2014 National Book Awards go to Phil Klay, Evan Osnos, Ursula Le Guin
Let’s be honest: At the 2014 National Book Awards ceremony Wednesday night, Ursula K. Le Guin stole the show.
Speaking from the stage at a black-tie ceremony at the Manhattan restaurant Cipriani, where she was presented with the Medal for Distinguished Contribution to American Letters, the 85-year-old science fiction writer first took a moment to say that she was “accepting it for, and sharing it with, all the writers who were excluded from literature for so long.”
Then, she went on to stand up for literature as art rather than commodity, observing, in a thinly veiled jab at Amazon.com Chief Executive Jeff Bezos, that “we just saw a profiteer try to punish a publisher for disobedience.”
The National Book Awards are very much about literature as art - a celebration of writing in four categories. The fiction prize was won by Phil Klay for his Iraq war novel “Redeployment,” the writing of which he called “the only way to start thinking through” the questions raised by his experience in the war.
This, of course, is what books can offer, what fiction prize presenter Geraldine Brooks characterized as “the exhilaration of being a human being.”
Certainly that sensibility marks the other winning titles: Louise Gluck in poetry for her collection “Faithful and Virtuous Night”; Evan Osnos in nonfiction for “Age of Ambition: Chasing Fortune, Truth and Faith in the New China”; and Jacqueline Woodson in young people’s literature for her novel “Brown Girl Dreaming.”
“I was complaining,” Woodson joked, referring to the finalists’ medallion, “how heavy the medal is, but the award is much heavier.” She was speaking literally, but also metaphorically.

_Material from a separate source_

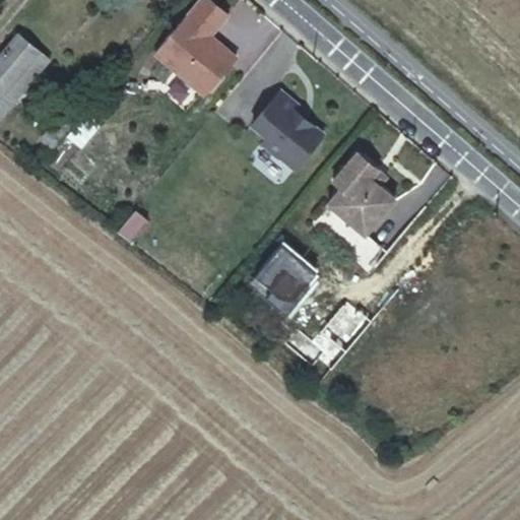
[(214,0),(199,0),(156,51),(206,93),(210,89),(213,88),(225,75),(225,71),(239,56),(213,34),(231,13),(214,0)]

Awards such as this, after all, have a weight in the culture, influencing everything from book sales to the public conversation, and perhaps the politics of the market place, as well.
That was the implication of Le Guin’s pointed and delightful speech, and she was not alone in her sentiments. Host Daniel Handler opened the evening by quoting an imagined message from Bezos to the audience: “You’re going down. I’m going to slaughter you all.”
And yet, for all the barbs aimed at Amazon, the main theme of the evening was the power of literature as a transformative force.
Or, as Kyle Zimmer of First Book, an organization that provides books to underprivileged children and the schools that serve them, put it upon winning the Literarian Award for Outstanding Service to the American Literary Community: “In truth, great books call these questions for all of us. They ask if we have what it takes to be leaders, to be heroes.”